Beyond Re-Targeting: Targeting As Tailoring
Beyond the bells and whistles, a fundamental premise of Web 2.0 is that cultivating user engagement, interaction and community are the keys to building Web site loyalty. Yet, as Roy DeSouza, CEO of the Zedo Ad Serving network explains below, when it comes to serving ads, far too many Web 2.0 publishers fail to use what they know about their audience to deliver relevant, engaging advertising.
BI: For a majority of publishers today, behavioral targeting primarily means re-targeting visitors to certain kinds of Web page content. What lies beyond that?
DeSouza: As it’s conventionally practiced, behavioral targeting is in essence re-targeting, following a prospect from one content page to another to re-serve an ad. Experiments with that, by and large, have been very encouraging--but the amount of knowledge you actually have about the consumer you’re re-targeting is very sparse, really. There’s still a huge gap between the information publishers actually have about their visitors and the information actually used in behaviorally targeted ads. Publishers know more and more about who is onsite and what they’re interested in--yet that data so far hasn’t translated into improvements in relevancy and focus.
BI: Zedo’s new Profiling and Behavioral Targeting for Publishers seems especially geared to Web 2.0 sites. How does it address these sites’ needs and resources?
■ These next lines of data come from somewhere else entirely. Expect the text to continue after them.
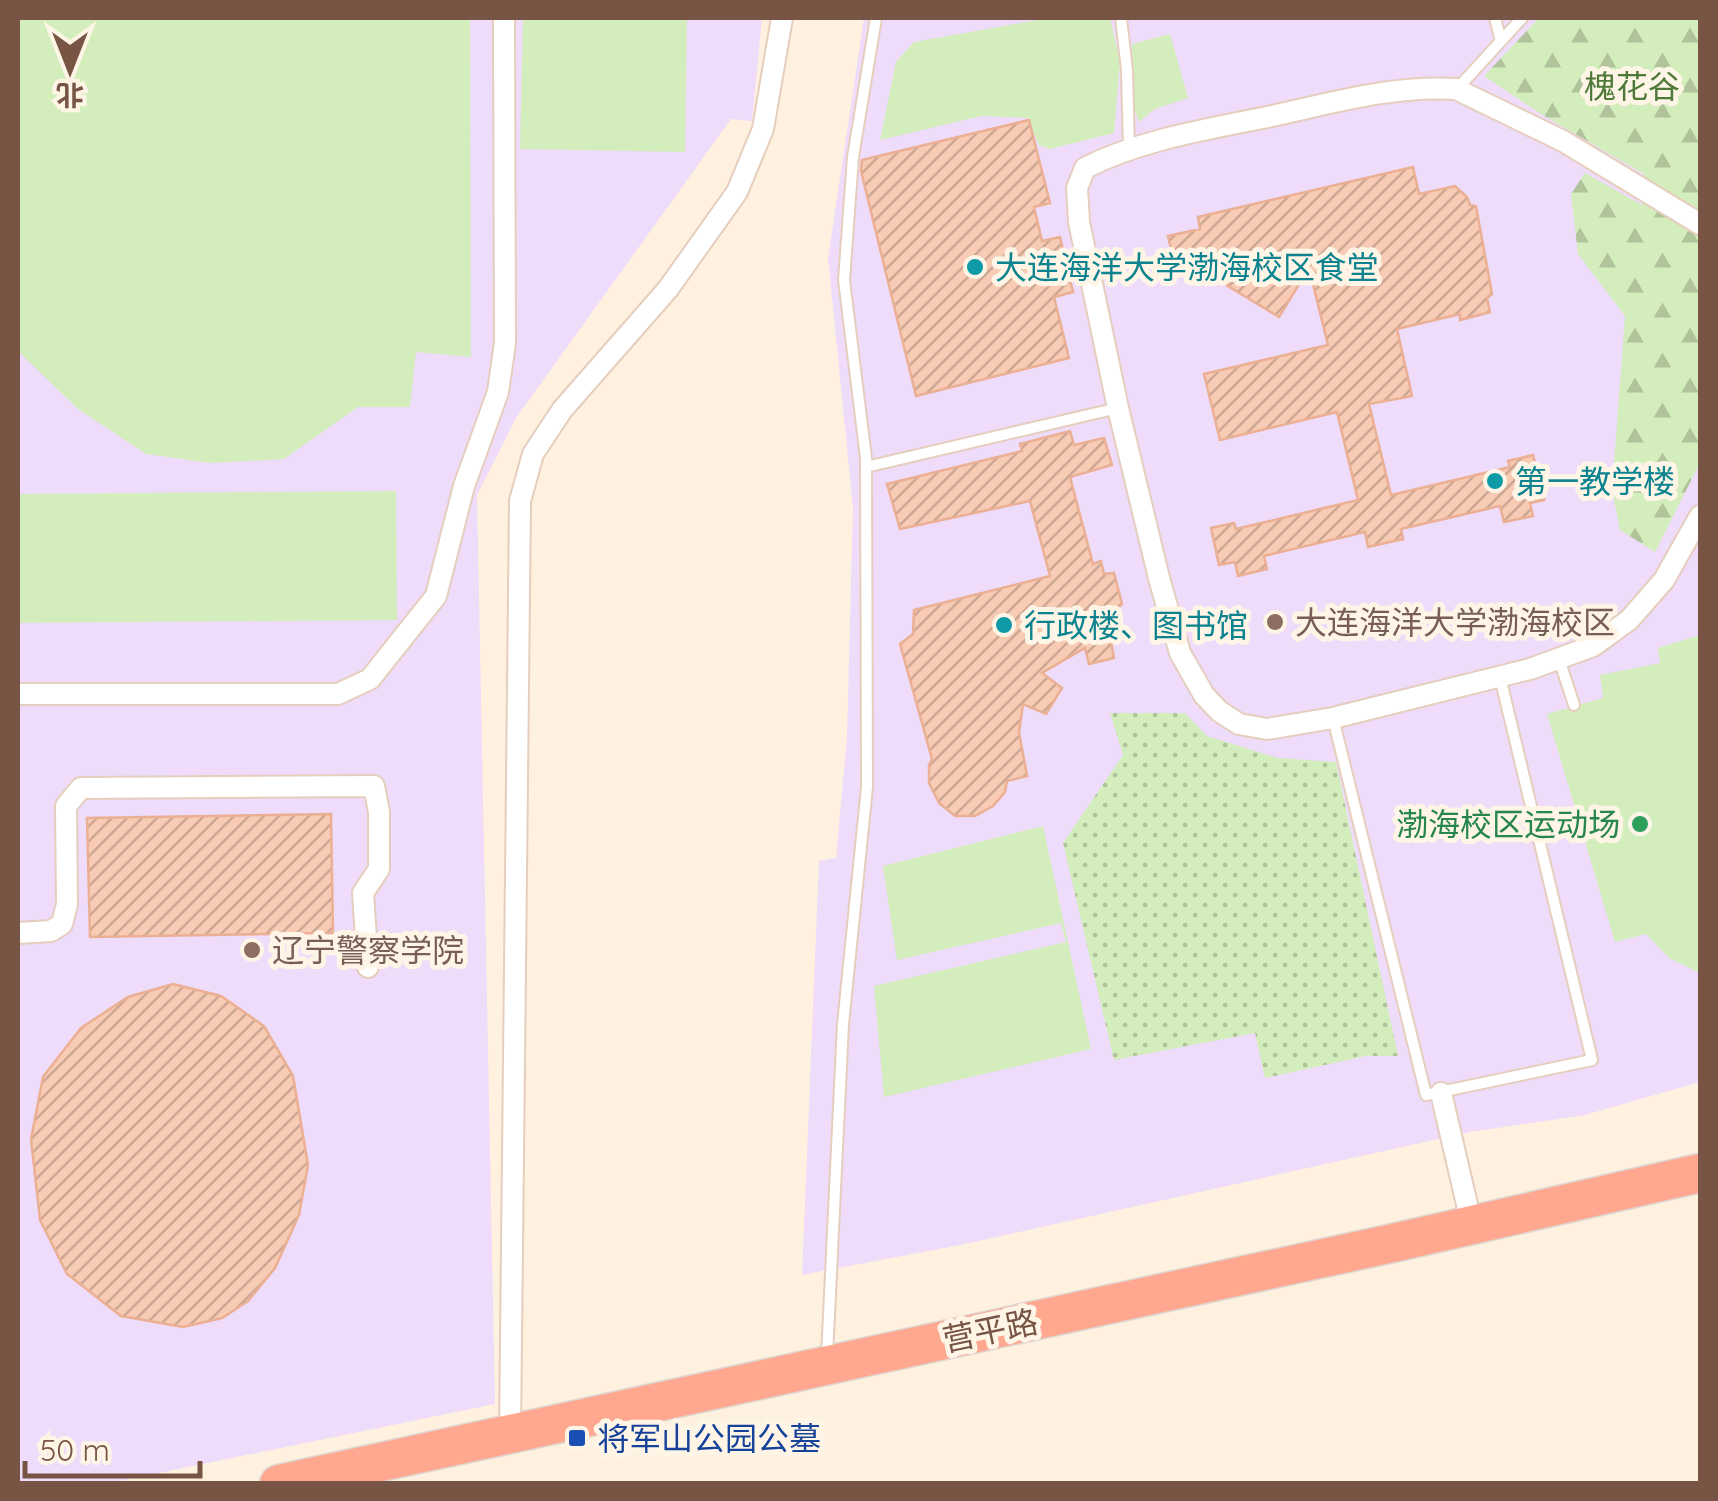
<svg xmlns="http://www.w3.org/2000/svg" width="1718" height="1501" viewBox="0 0 1718 1501" font-family="Quicksand,'Noto Sans SC',sans-serif">
  <style>
    .education { fill: #eedcfa }
    .grass { fill: #d3edbd }
    .forest { fill: url(#forest-firs) }
    .garden { fill: url(#garden-dots) }
    .building { fill: url(#building-hatch); stroke: #ebb093; stroke-width: 2.5 }
    .lines { fill: none; stroke-linecap: round; stroke-linejoin: round }
    .lane-casing { stroke: #e5cebd; stroke-width: 14 }
    .street-casing { stroke: #e5cebd; stroke-width: 24 }
    .highway-casing { stroke: #ded6d2; stroke-width: 41 }
    .lane { stroke: #fff; stroke-width: 10 }
    .street { stroke: #fff; stroke-width: 20 }
    .highway { stroke: #ffa78f; stroke-width: 38 }
    .culture-dot { fill: #0f9aa8; stroke: #fff5e7; stroke-width: 4 }
    .education-dot { fill: #8d6e63; stroke: #fff5e7; stroke-width: 4 }
    .leisure-dot { fill: #2e9e5b; stroke: #fff5e7; stroke-width: 4 }
    .transit-dot { fill: #1a4fb4; stroke: #fff5e7; stroke-width: 4 }
    .labels { text-anchor: middle; dominant-baseline: central; stroke-width: 10; stroke-linejoin: round; paint-order: stroke }
    .park-label { font-size: 32px; fill: #4f7939; stroke: #fff5e7 }
    .culture-label { font-size: 32px; fill: #0d838f; stroke: #fff5e7; text-anchor: start }
    .education-label { font-size: 32px; fill: #785e54; stroke: #fff5e7; text-anchor: start }
    .leisure-label { font-size: 32px; fill: #27864d; stroke: #fff5e7; text-anchor: end }
    .street-label { font-size: 32px; fill: #775444; stroke: #fff5e7 }
    .transit-label { font-size: 32px; fill: #164399; stroke: #fff5e7; text-anchor: start }
  </style>
  <defs>
    <pattern id="forest-firs" width="22" height="20" patternUnits="userSpaceOnUse" patternTransform="scale(2.5)"><rect width="22" height="20" fill="#d3edbd"/><path d="M5 1l3.5 6h-7zM16 11l3.5 6h-7z" fill="#b0c39b"/></pattern>
    <pattern id="garden-dots" width="8" height="8" patternUnits="userSpaceOnUse" patternTransform="scale(2.5)"><rect width="8" height="8" fill="#d3edbd"/><path d="M2 2h.1M6 6h.1" fill="none" stroke="#b0c39b" stroke-width="1.8" stroke-linecap="round"/></pattern>
    <pattern id="building-hatch" width="6" height="6" patternUnits="userSpaceOnUse" patternTransform="scale(2.5)"><rect width="6" height="6" fill="#f7cbb4"/><path d="M-1 1l2-2M0 6l6-6M5 7l2-2" fill="none" stroke="#cda794"/></pattern>
  </defs>
  <rect width="100%" height="100%" fill="#fef1df"/>
  <!-- education -->
  <path class="education" d="M 18,18 L 762,18 L 752,121 L 731,119 L 516,418 L 477,495 L 495,1404 L 110,1483 L 18,1483 Z
    M 864,18 L 1700,18 L 1700,1082 L 1585,1115 L 1470,1132 L 965,1244 L 802,1275 L 819,861 L 836,858 L 847,736 L 853,508 L 828,258 Z"/>
  <!-- grass -->
  <path class="grass" d="M 18,18 L 470,18 L 471,357 L 416,352 L 410,407 L 358,407 L 284,459 L 211,463 L 146,454 L 78,409 L 18,351 Z
    M 523,18 L 687,18 L 685,152 L 520,149 Z
    M 1049,18 L 1110,18 L 1120,62 L 1114,133 L 1050,149 L 1039,145 L 1028,118 L 981,116 L 880,140 L 896,62 L 914,42 Z
    M 1170,34 L 1188,98 L 1155,109 L 1139,122 L 1134,108 L 1132,44 Z
    M 396,491 L 397,620 L 18,623 L 18,494 Z
    M 1700,635 L 1700,973 L 1669,958 L 1646,934 L 1615,942 L 1547,714 L 1603,698 L 1600,675 L 1660,663 L 1658,648 Z
    M 1043,826 L 1091,1049 L 884,1097 L 874,986 L 1066,942 L 1061,923 L 897,960 L 883,866 Z"/>
  <!-- forest -->
  <path class="forest" d="M 1539,18 L 1700,18 L 1700,463 L 1655,552 L 1620,530 L 1612,490 L 1625,316 L 1578,254 L 1571,194 L 1585,173 L 1642,205 L 1644,174 L 1541,114 L 1484,76 Z"/>
  <!-- garden -->
  <path class="garden" d="M 1110,713 L 1185,713 L 1207,736 L 1278,758 L 1336,762 L 1398,1056 L 1366,1056 L 1265,1078 L 1255,1033 L 1114,1060 L 1063,843 L 1123,755 Z"/>
  <!-- building -->
  <path class="building" d="M 1029,120 L 1050,203 L 1034,207 L 1042,241 L 1060,237 L 1073,292 L 1054,297 L 1069,358 L 916,396 L 861,171 L 862,160 Z
    M 1413,167 L 1419,194 L 1455,186 L 1467,197 L 1470,205 L 1476,206 L 1492,294 L 1487,298 L 1490,312 L 1460,320 L 1460,314 L 1397,329 L 1412,396 L 1369,404 L 1391,495 L 1510,467 L 1508,461 L 1533,455 L 1544,500 L 1530,503 L 1533,516 L 1504,522 L 1500,506 L 1401,529 L 1403,539 L 1368,547 L 1365,532 L 1264,556 L 1267,569 L 1238,576 L 1235,562 L 1219,565 L 1211,528 L 1234,523 L 1236,529 L 1358,500 L 1337,412 L 1220,440 L 1204,374 L 1328,345 L 1309,268 L 1279,317 L 1223,283 L 1225,259 L 1176,271 L 1168,236 L 1200,229 L 1198,217 Z
    M 1070,431 L 1074,445 L 1104,438 L 1112,465 L 1070,477 L 1093,564 L 1101,561 L 1104,574 L 1114,573 L 1122,604 L 1107,620 L 1114,658 L 1089,664 L 1085,648 L 1042,673 L 1062,688 L 1046,714 L 1023,704 L 1019,732 L 1027,776 L 1007,781 L 1005,792 L 993,806 L 975,816 L 955,816 L 939,803 L 929,783 L 929,765 L 932,759 L 900,644 L 913,634 L 914,610 L 1050,576 L 1030,501 L 900,529 L 887,484 L 1022,451 L 1020,444 Z
    M 331,814 L 333,933 L 90,937 L 87,818 Z
    M 173,984 L 221,996 L 264,1026 L 293,1076 L 308,1165 L 299,1215 L 275,1268 L 248,1301 L 222,1318 L 183,1327 L 121,1316 L 67,1274 L 40,1220 L 31,1139 L 43,1077 L 81,1028 L 128,997 Z"/>
  <g class="lines">
    <defs>
      <path id="lane" d="M 1121,18 L 1127,70 L 1129,149
        M 1495,18 L 1501,41
        M 1457,89 L 1522,18
        M 866,467 L 1118,408
        M 1559,659 L 1574,705
        M 1333,718 L 1426,1095 L 1592,1060 L 1500,677
        M 827,1356 L 843,1024 L 867,787 L 866,458 L 844,280 L 853,157 L 876,18"/>
      <path id="street" d="M 1700,224 L 1563,141 L 1456,89 C 1394,85 1332,103 1272,116 C 1210,129 1142,139 1085,168 L 1077,188 L 1079,222 L 1118,408 L 1159,578 L 1180,653 L 1204,695 L 1219,711 L 1239,724 L 1267,729 L 1333,718 L 1530,669 L 1593,646 L 1629,620 L 1664,580 L 1700,516
        M 18,694 L 338,694 L 370,679 L 436,596 L 464,486 L 498,392 L 505,343 L 504,18
        M 18,933 L 51,931 L 62,924 L 67,904 L 66,806 L 81,788 L 374,786 L 379,812 L 379,869 L 363,893 L 368,967
        M 1441,1093 L 1472,1226
        M 510,1434 L 520,501 L 533,454 L 562,410 L 668,289 L 737,192 L 763,129 L 782,18"/>
      <path id="highway" d="M 279,1484 L 1393,1243 L 1700,1173"/>
    </defs>
    <!-- lane casing -->
    <use href="#lane" class="lane-casing"/>
    <!-- street casing -->
    <use href="#street" class="street-casing"/>
    <!-- highway casing -->
    <use href="#highway" class="highway-casing"/>
    <!-- lane -->
    <use href="#lane" class="lane"/>
    <!-- street -->
    <use href="#street" class="street"/>
    <!-- highway -->
    <use href="#highway" class="highway"/>
  </g>
  <!-- markers -->
  <g class="culture-dot">
    <circle cx="975" cy="267" r="10"/>
    <circle cx="1495" cy="481" r="10"/>
    <circle cx="1004" cy="625" r="10"/>
  </g>
  <g class="education-dot">
    <circle cx="1275" cy="622" r="10"/>
    <circle cx="252" cy="950" r="10"/>
  </g>
  <circle class="leisure-dot" cx="1640" cy="824" r="10"/>
  <rect class="transit-dot" x="567" y="1428" width="20" height="20" rx="5"/>
  <g class="labels">
    <!-- park labels -->
    <g class="park-label">
      <text x="1632" y="86">槐花谷</text>
    </g>
    <!-- culture labels -->
    <g class="culture-label">
      <text x="995" y="267">大连海洋大学渤海校区食堂</text>
      <text x="1515" y="481">第一教学楼</text>
      <text x="1024" y="625">行政楼、图书馆</text>
    </g>
    <!-- education labels -->
    <g class="education-label">
      <text x="1295" y="622">大连海洋大学渤海校区</text>
      <text x="272" y="950">辽宁警察学院</text>
    </g>
    <!-- leisure labels -->
    <g class="leisure-label">
      <text x="1620" y="824">渤海校区运动场</text>
    </g>
    <!-- street labels -->
    <g class="street-label">
      <text transform="translate(990 1330) rotate(-12)">营平路</text>
    </g>
    <!-- transit labels -->
    <g class="transit-label">
      <text x="597" y="1438">将军山公园公墓</text>
    </g>
  </g>
  <!-- border -->
  <rect width="1718" height="1501" fill="none" stroke="#775444" stroke-width="40"/>
  <!-- north arrow -->
  <g transform="translate(70 70) rotate(180)" stroke="#fff5e7" stroke-width="8" paint-order="stroke">
  <path d="M0-8L18 38L0 25L-18 38Z" fill="#775444"/>
  <text y="-15" font-size="28" font-weight="bold" text-anchor="middle" fill="#775444">北</text>
  </g>
  <!-- scale -->
  <path d="M25 1461v15h175v-15" fill="none" stroke="#775444" stroke-width="5"/>
  <text x="40" y="1461" font-size="30" fill="#775444" stroke="#fff5e7" stroke-width="8" paint-order="stroke">50 m</text>
</svg>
DeSouza: One of the really basic and critical things about so-called Web 2.0 is that Web 2.0 sites have a far wider and richer set of data at their disposal via their user profiles, which not only give you core demographic information but information of a psychographic nature, such as main interests and hobbies. Currently much or most of that information is just wasted.
Web 2.0 publishers are in fact leaving lots of money on the table by so poorly utilizing the data they have. So we’ve built a platform that allows publishers to construct far more detailed models of their customers based on profile information. We overlay data including age, gender, zip code, education and interests atop page content.
BI: Could you give an example of how that will work?
DeSouza: Well, there’s targeting and then there’s tailoring. Behavioral targeting as it’s mostly used now will locate two customers--customer A and customer B--and identify both as spending a lot of time on auto sites, say. So it will serve each of them auto ads as they move around. Which of course is a lot smarter than just serving them run-of-site ads. But it doesn’t give you much insight into whether you should target them with an SUV, a luxury sedan or sports car. But if you know customer A is a 24-year-old male snowboarder who makes $40 thousand a year and customer B is a 38-year-old female physician who makes $125 thousand a year, you have a lot more visibility into exactly which car ads you’ll want to serve.
BI: So increased ROI for advertisers leads to increased monetization for publishers?
DeSouza: From a publisher point of view, this is a way to tackle the biggest challenge of Web advertising going forward, which is the proliferation of new, under-utilized, ‘sub-premium’ inventory. As they become more Web-savvy, consumers clearly are spending more of their time away from the most popular home pages, but the obvious problem of untargeted long-tail pages is that there is never enough of a critical mass of users on any one page to justify high CPMs. So we have the ironic situation evolving where there’s increasing advertiser demand for quality inventory and oversupply of untargeted inventory. Publishers risk depressed CPMs if they don’t adapt, and adapting means better utilizing information.
BI: What goals do you have for your BT practice going forward into 2007?
DeSouza: So far behavioral targeting has focused on one side of the marketing equation, which is to more efficiently predict which consumers will be more likely prospects based on where they’ve clicked or searched or browsed before. We think there’s another dimension. Publishers can use the profile data they have to better forecast which pages of inventory they have that are particularly ripe for better utilization. Just as they can better segment their users, they can better segment their inventory as well.